◆ **WORK TASK**
Every line of the entries below from the one containing "staining of unremarkable" to the one containing "cells show no", both ends included, must be written out exactly. No other line belongs in the answer.

(Saved entries)
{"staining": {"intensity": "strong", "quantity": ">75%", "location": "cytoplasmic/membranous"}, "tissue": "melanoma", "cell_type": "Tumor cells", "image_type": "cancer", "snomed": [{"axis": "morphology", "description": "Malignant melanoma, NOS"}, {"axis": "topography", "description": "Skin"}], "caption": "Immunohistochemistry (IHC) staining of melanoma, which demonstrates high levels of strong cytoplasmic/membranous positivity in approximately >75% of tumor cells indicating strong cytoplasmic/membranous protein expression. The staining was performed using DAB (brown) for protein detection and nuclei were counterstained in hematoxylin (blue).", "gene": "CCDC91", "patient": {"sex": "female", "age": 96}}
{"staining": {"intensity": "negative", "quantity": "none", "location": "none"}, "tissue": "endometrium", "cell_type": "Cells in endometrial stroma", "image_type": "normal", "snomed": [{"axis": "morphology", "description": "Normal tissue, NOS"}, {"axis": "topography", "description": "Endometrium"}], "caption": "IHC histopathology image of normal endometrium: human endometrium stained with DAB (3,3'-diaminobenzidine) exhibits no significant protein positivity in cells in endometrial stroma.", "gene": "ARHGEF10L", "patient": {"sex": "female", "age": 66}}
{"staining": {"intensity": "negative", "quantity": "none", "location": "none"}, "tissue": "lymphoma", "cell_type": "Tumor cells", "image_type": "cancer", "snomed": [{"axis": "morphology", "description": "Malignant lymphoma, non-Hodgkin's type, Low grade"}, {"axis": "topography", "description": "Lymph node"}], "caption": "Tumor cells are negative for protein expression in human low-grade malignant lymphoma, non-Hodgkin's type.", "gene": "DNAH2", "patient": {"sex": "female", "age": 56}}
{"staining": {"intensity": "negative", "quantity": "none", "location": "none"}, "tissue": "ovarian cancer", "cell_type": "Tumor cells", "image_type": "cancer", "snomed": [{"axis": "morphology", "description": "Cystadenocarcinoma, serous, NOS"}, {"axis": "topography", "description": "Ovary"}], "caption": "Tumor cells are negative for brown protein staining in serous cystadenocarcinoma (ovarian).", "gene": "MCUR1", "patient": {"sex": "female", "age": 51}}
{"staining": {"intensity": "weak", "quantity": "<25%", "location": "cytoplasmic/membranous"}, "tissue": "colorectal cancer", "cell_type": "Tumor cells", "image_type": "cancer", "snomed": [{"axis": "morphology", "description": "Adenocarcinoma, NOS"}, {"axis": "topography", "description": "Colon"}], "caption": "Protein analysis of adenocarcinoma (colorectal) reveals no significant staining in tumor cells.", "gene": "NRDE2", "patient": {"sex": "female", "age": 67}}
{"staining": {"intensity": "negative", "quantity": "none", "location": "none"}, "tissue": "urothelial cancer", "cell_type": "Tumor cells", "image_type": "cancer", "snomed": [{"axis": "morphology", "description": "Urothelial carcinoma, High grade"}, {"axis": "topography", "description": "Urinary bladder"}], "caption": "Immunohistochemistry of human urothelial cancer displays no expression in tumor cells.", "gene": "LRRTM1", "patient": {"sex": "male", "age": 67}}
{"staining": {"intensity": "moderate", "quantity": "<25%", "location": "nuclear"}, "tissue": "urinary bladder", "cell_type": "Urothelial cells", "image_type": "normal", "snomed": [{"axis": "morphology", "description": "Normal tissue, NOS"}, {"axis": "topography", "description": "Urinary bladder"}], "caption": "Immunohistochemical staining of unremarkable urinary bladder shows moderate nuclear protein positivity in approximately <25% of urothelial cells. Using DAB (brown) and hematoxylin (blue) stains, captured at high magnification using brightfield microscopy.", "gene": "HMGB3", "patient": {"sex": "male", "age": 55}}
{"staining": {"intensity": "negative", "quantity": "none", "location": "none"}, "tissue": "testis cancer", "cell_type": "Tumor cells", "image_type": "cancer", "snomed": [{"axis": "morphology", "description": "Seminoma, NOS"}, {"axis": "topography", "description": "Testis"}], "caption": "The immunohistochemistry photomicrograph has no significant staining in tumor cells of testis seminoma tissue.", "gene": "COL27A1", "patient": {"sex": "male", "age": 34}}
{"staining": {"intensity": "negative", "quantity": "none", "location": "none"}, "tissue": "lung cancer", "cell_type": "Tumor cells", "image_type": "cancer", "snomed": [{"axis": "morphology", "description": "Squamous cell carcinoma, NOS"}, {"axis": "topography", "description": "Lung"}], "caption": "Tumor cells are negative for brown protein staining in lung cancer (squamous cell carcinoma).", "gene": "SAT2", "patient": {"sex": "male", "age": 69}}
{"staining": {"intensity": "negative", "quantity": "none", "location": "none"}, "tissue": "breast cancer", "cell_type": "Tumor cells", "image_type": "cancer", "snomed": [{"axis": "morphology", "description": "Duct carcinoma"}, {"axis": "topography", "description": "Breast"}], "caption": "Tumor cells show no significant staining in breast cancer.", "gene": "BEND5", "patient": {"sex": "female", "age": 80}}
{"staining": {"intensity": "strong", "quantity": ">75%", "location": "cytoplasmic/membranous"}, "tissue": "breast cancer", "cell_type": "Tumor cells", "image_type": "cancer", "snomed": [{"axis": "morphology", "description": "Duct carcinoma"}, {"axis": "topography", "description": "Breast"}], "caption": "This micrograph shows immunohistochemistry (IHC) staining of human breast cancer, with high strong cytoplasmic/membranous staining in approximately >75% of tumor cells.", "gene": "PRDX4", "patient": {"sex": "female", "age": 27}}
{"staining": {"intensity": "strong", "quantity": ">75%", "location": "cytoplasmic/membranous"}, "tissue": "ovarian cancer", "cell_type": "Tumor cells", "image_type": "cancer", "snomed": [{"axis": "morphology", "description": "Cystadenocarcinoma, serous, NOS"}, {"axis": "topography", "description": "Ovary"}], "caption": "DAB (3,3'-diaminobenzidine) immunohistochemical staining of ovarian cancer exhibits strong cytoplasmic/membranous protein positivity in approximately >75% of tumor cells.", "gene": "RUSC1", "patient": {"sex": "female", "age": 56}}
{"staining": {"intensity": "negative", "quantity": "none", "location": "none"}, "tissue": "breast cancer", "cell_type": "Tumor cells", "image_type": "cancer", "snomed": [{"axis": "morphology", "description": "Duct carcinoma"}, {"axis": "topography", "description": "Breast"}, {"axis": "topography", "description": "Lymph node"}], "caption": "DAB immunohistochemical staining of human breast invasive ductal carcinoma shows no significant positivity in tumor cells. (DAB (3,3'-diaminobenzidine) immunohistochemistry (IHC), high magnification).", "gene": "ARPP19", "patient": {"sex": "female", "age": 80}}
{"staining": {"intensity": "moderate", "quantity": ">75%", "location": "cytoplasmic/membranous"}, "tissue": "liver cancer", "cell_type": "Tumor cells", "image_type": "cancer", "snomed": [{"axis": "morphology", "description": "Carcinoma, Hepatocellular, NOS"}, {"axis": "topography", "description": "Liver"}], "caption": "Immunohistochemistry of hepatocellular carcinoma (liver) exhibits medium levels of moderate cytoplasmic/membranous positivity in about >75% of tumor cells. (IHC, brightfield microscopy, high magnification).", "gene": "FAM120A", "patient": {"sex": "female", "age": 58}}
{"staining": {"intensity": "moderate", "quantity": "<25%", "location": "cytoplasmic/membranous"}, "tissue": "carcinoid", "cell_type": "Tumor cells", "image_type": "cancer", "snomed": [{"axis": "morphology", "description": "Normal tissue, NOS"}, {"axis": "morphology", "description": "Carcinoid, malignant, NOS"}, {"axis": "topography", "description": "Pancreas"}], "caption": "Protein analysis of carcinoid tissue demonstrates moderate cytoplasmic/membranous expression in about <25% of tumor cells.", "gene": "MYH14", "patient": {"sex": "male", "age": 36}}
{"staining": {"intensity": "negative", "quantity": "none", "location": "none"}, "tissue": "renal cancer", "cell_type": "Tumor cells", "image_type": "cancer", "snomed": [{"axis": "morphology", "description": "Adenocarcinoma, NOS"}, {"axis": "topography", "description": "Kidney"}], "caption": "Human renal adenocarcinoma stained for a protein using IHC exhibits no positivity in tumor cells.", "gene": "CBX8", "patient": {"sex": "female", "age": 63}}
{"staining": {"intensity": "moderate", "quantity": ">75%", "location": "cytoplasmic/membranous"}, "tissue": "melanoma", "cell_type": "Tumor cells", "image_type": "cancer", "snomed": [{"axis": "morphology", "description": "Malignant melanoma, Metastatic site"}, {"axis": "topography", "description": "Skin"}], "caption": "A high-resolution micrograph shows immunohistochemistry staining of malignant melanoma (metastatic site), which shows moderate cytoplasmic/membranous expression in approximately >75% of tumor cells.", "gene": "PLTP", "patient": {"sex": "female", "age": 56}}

◆ **WRITTEN ANSWER**
{"staining": {"intensity": "moderate", "quantity": "<25%", "location": "nuclear"}, "tissue": "urinary bladder", "cell_type": "Urothelial cells", "image_type": "normal", "snomed": [{"axis": "morphology", "description": "Normal tissue, NOS"}, {"axis": "topography", "description": "Urinary bladder"}], "caption": "Immunohistochemical staining of unremarkable urinary bladder shows moderate nuclear protein positivity in approximately <25% of urothelial cells. Using DAB (brown) and hematoxylin (blue) stains, captured at high magnification using brightfield microscopy.", "gene": "HMGB3", "patient": {"sex": "male", "age": 55}}
{"staining": {"intensity": "negative", "quantity": "none", "location": "none"}, "tissue": "testis cancer", "cell_type": "Tumor cells", "image_type": "cancer", "snomed": [{"axis": "morphology", "description": "Seminoma, NOS"}, {"axis": "topography", "description": "Testis"}], "caption": "The immunohistochemistry photomicrograph has no significant staining in tumor cells of testis seminoma tissue.", "gene": "COL27A1", "patient": {"sex": "male", "age": 34}}
{"staining": {"intensity": "negative", "quantity": "none", "location": "none"}, "tissue": "lung cancer", "cell_type": "Tumor cells", "image_type": "cancer", "snomed": [{"axis": "morphology", "description": "Squamous cell carcinoma, NOS"}, {"axis": "topography", "description": "Lung"}], "caption": "Tumor cells are negative for brown protein staining in lung cancer (squamous cell carcinoma).", "gene": "SAT2", "patient": {"sex": "male", "age": 69}}
{"staining": {"intensity": "negative", "quantity": "none", "location": "none"}, "tissue": "breast cancer", "cell_type": "Tumor cells", "image_type": "cancer", "snomed": [{"axis": "morphology", "description": "Duct carcinoma"}, {"axis": "topography", "description": "Breast"}], "caption": "Tumor cells show no significant staining in breast cancer.", "gene": "BEND5", "patient": {"sex": "female", "age": 80}}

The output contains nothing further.